◆ EXCERPTED PASSAGE:
--- START ---
There is a tendency when viewing this illustration for the brain to turn the concave into the convex. Simply turning away and looking back again can cure this problem. Also, think of the lighting as coming from the bottom of the picture.
The context image for the above illustration is taken from the lower resolution member of the stereo image pair, namely 010717. This choice is because the false-colour version of 010717 captures more of the left-hand side of Ariadnes "E" than 007368. If the reader has their browser zoom set to a sufficient level they will notice a very box-like grid running along the bottom of the left side slope. This grid looks distinctly right angled in the context image
However, at higher resolution the parts of the grid next to the slope of "E" are partly obscured by large rocks, whilst the grids further out to the left are almost eroded away. (High resolution is desired, but it also has its drawbacks in terms of obscuring clutter). This is shown in the following illustration, but readers with a keen eye for geometry should still be able to make out the intensely right-angled square and rectangular "boxes" in the lower part of the picture.
For a higher resolution view of these grids we must use the grayscale version of 007368, which is twice as detailed as 010717. The illustration below shows the highly geometric, right angled grid at the bottom of the previous picture. The image spans an area 600 feet (185 metres) across.
(Readers are encouraged to view this illustration in dull lighting, in "full screen" mode, and to experiment with a slightly higher browser zoom setting to get the best results).
The overall effect of this section of Ariadnes "E" is very reminiscent of the present day remains of Roman forts, which were also set out to a strict right angled grid. The following illustration shows the Roman fort at Vindolanda.
--- END ---
◆ ACTIONS TO TAKE:
1) Using the passage on Ariadnes "E", decide whether each statement agrees with it: (a) The grayscale version of 007368 is twice as detailed as 010717. (b) The context image is taken from 007368. (c) The section of Ariadnes "E" is likened to the remains of Roman forts. Answer each with yes or no and quote the deciding words.
2) Please reproduce the passage on Ariadnes "E" from "For a higher" to "the best results).".

◆ SOURCE MATERIAL:
--- START ---
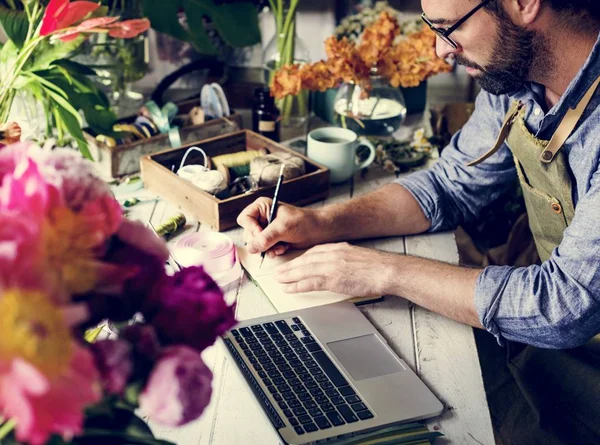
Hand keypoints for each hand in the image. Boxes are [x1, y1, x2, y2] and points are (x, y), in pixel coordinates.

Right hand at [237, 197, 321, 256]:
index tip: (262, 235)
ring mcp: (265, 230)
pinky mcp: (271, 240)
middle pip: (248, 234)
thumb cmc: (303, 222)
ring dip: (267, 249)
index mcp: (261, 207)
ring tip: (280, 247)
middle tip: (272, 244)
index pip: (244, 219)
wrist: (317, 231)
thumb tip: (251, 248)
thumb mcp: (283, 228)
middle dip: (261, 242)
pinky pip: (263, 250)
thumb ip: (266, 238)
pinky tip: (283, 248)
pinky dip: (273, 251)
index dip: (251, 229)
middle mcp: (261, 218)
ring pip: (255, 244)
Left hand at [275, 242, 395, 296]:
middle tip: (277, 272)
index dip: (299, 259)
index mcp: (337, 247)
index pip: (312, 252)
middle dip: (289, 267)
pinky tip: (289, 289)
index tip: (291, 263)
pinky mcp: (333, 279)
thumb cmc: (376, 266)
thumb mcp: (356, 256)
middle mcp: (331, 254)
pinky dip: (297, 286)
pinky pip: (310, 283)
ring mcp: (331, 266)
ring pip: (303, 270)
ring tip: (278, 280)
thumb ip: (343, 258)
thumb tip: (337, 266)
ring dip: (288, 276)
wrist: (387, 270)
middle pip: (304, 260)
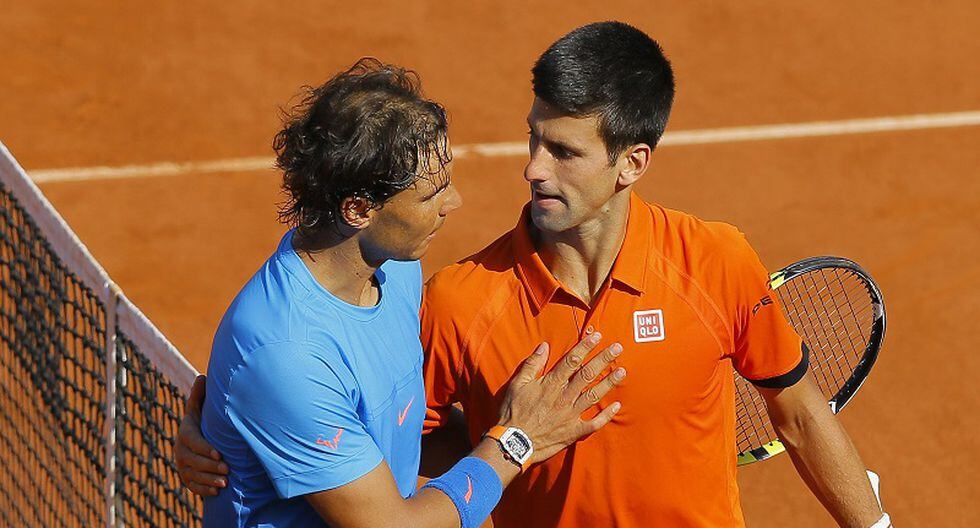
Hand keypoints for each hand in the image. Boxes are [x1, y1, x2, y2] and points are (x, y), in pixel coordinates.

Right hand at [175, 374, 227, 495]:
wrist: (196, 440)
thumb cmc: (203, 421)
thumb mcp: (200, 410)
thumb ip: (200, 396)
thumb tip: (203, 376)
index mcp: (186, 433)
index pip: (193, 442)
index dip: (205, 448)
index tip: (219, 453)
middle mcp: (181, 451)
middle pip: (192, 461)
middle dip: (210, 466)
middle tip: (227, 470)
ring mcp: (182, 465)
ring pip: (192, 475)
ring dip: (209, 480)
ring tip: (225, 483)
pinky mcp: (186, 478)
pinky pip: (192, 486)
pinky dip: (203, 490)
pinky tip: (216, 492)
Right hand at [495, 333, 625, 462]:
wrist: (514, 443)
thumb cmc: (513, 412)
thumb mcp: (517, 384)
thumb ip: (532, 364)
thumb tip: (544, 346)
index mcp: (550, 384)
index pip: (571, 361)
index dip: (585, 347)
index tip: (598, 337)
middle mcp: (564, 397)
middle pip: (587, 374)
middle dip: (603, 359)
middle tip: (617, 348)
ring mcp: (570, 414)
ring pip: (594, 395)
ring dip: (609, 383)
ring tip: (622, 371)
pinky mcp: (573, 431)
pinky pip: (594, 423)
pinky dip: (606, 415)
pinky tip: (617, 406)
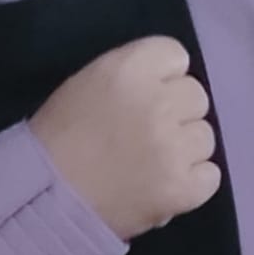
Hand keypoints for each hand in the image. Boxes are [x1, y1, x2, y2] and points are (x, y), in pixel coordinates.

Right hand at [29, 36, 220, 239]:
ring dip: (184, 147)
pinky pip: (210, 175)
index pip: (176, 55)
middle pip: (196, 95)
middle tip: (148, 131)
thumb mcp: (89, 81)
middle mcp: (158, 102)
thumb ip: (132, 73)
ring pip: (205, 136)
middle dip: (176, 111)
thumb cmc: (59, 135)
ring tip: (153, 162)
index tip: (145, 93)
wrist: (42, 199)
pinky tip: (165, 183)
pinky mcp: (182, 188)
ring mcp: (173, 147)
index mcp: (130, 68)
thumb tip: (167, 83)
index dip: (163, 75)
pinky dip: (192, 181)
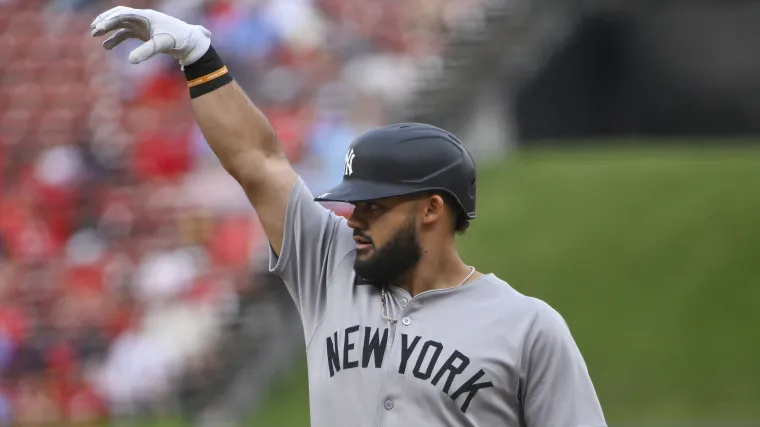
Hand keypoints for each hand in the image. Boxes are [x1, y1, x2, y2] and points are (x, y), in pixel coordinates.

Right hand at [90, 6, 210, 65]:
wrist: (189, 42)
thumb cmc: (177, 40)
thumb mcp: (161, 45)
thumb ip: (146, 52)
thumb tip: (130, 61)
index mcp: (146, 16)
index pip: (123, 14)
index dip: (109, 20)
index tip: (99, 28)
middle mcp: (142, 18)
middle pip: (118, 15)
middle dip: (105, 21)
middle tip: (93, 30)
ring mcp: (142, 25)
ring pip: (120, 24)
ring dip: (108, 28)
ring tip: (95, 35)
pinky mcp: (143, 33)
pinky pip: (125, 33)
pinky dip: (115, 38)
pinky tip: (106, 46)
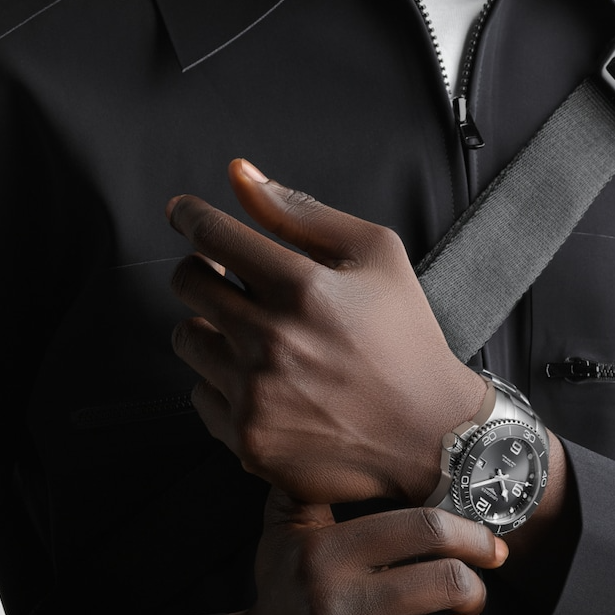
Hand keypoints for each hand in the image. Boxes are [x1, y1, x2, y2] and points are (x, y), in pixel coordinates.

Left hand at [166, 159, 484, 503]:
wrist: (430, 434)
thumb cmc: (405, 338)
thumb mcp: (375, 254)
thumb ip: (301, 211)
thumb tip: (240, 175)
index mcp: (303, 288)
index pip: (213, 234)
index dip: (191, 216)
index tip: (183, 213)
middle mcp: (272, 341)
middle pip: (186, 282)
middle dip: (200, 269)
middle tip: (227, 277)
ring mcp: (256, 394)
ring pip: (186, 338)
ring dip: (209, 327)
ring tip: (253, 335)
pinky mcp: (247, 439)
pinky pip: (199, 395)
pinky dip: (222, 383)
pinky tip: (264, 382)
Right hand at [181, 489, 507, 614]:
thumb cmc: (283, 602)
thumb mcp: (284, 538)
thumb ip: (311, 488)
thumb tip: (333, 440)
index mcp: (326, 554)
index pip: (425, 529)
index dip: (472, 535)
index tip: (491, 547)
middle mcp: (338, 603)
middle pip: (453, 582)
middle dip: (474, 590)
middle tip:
--- END ---
◆ ANSWERS FOR THE TASKS:
1)
(a) Yes: "the grayscale version of 007368, which is twice as detailed as 010717"
(b) No: "taken from the lower resolution member of the stereo image pair, namely 010717"
(c) Yes: "very reminiscent of the present day remains of Roman forts"

2)
For a higher resolution view of these grids we must use the grayscale version of 007368, which is twice as detailed as 010717. The illustration below shows the highly geometric, right angled grid at the bottom of the previous picture. The image spans an area 600 feet (185 metres) across.
(Readers are encouraged to view this illustration in dull lighting, in "full screen" mode, and to experiment with a slightly higher browser zoom setting to get the best results).